[[ Passage to read open ]]
- The May core personal consumption expenditures price index, an important inflation gauge for policymakers, rose 3.4% from a year ago, in line with Wall Street estimates.
- That was the biggest increase since 1992 and reflective of ongoing price pressures.
- Consumer spending was flat for the month, missing expectations, while personal income declined 2%, less than the expected 2.7% drop.
A key inflation indicator that the Federal Reserve uses to set policy rose 3.4% in May from a year ago, the fastest increase since the early 1990s, the Commerce Department reported Friday.
Though the gain was the biggest since April 1992, it met the Dow Jones estimate and markets reacted little to the news. The stock market posted mostly solid gains, while government bond yields were moderately higher.
The core personal consumption expenditures price index increase reflects the rapid pace of economic expansion and resulting price pressures, and amplified how far the nation has come since the Covid pandemic-induced shutdown of 2020.
Though the reading could add to inflation concerns, Fed officials continue to insist that they see the current situation as temporary and likely to abate as conditions return to normal.
The core index rose 0.5% for the month, which actually was below the 0.6% estimate.
Including volatile food and energy prices, the PCE index rose 3.9% for the year and 0.4% for the month.
[[ Passage to read closed ]]
[[ Supplied entries open ]]
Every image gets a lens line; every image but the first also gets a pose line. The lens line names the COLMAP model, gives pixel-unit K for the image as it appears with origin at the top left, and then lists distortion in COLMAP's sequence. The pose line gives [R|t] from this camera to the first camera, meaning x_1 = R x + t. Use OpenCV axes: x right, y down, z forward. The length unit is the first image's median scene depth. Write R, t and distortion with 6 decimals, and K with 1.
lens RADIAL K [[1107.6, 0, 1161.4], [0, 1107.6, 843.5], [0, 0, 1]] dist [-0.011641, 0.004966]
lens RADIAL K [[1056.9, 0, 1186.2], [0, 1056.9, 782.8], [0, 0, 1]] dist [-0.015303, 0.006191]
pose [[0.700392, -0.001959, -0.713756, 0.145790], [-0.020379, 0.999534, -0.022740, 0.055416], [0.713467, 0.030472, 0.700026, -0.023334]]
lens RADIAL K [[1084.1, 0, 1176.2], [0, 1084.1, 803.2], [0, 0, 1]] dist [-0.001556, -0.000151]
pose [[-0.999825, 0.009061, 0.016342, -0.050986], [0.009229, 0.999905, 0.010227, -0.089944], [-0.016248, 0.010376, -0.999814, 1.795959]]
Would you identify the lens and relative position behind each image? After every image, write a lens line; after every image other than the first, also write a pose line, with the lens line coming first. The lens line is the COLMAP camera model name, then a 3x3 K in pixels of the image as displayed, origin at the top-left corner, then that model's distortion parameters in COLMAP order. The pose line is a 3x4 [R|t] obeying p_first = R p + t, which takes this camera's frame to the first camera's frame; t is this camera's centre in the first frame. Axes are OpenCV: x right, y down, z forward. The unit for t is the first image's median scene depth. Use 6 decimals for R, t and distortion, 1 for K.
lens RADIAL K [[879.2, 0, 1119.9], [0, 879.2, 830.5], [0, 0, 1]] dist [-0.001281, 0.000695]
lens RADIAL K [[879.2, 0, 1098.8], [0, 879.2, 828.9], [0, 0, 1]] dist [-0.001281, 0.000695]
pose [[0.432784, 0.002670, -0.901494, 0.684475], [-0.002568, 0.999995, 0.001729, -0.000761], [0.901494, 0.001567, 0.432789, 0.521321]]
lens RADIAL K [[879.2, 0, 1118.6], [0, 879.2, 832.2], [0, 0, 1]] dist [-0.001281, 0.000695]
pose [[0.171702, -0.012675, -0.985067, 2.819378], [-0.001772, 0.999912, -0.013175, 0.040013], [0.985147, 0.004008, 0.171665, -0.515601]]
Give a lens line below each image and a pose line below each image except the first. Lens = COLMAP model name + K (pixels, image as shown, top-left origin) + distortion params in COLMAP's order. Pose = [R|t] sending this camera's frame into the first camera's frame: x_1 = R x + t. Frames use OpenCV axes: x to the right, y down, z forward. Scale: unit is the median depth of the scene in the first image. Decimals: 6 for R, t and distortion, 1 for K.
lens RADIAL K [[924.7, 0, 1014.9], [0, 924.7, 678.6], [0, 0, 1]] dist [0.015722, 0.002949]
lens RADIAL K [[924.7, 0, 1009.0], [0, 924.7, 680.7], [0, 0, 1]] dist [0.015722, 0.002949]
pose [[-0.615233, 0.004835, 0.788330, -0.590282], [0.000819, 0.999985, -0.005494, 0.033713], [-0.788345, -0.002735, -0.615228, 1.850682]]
[[ Supplied entries closed ]]
◆ Task objective ◆
Write the next part of the news report on the May inflation figures, picking up after its final sentence. The data has nothing to do with this.

◆ Exercise output ◆
Most of the inflation increase came from energy, with prices rising 27.4% against just a 0.4% gain in food costs.
The headline increase was the biggest since August 2008, just before the worst of the financial crisis hit and sent inflation on a path lower that would last throughout the longest economic recovery in U.S. history.
Inflation has spiked recently amid a confluence of factors. They include supply chain disruptions in which manufacturers of key products have been unable to keep up with escalating demand that has come with the economic reopening.
Soaring real estate prices also have played a factor as lumber costs have soared, though that trend has reversed lately.
Finally, the current numbers are influenced by what economists call "base effects," or skewed comparisons with a year ago when government restrictions put much of the economy in limbo. Those base effects are likely to dissipate when the June numbers come out next month.
A separate part of Thursday's report showed that consumer spending was flat for the month, versus the estimate for a 0.4% increase, while personal income declined 2%, less than the expected 2.7% decline. Those numbers also had been distorted, primarily by government stimulus checks that had sharply boosted both income and spending.
The personal saving rate was 12.4%, a decline from April's 14.5%.